> **WORK REQUEST**:
Reproduce all of the data below line for line, without changing a single character.

[Extracted records]
┏━━
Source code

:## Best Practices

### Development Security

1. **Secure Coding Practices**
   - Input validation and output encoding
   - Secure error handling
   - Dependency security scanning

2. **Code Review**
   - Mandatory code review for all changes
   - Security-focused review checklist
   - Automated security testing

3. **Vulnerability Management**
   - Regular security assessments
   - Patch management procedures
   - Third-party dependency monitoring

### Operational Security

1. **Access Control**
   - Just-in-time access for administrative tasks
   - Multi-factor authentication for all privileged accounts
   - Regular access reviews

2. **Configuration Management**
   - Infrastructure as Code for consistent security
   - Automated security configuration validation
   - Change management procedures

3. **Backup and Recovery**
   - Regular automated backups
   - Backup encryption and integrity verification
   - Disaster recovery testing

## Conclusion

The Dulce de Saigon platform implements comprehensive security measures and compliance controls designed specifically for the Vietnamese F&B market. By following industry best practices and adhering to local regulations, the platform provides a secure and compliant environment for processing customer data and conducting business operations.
┗━━
> **REPLY TO THE EXERCISE**:
Source code

:## Best Practices

### Development Security

1. **Secure Coding Practices**
   - Input validation and output encoding
   - Secure error handling
   - Dependency security scanning

2. **Code Review**
   - Mandatory code review for all changes
   - Security-focused review checklist
   - Automated security testing

3. **Vulnerability Management**
   - Regular security assessments
   - Patch management procedures
   - Third-party dependency monitoring

### Operational Security

1. **Access Control**
   - Just-in-time access for administrative tasks
   - Multi-factor authentication for all privileged accounts
   - Regular access reviews

2. **Configuration Management**
   - Infrastructure as Code for consistent security
   - Automated security configuration validation
   - Change management procedures

3. **Backup and Recovery**
   - Regular automated backups
   - Backup encryption and integrity verification
   - Disaster recovery testing

## Conclusion

The Dulce de Saigon platform implements comprehensive security measures and compliance controls designed specifically for the Vietnamese F&B market. By following industry best practices and adhering to local regulations, the platform provides a secure and compliant environment for processing customer data and conducting business operations.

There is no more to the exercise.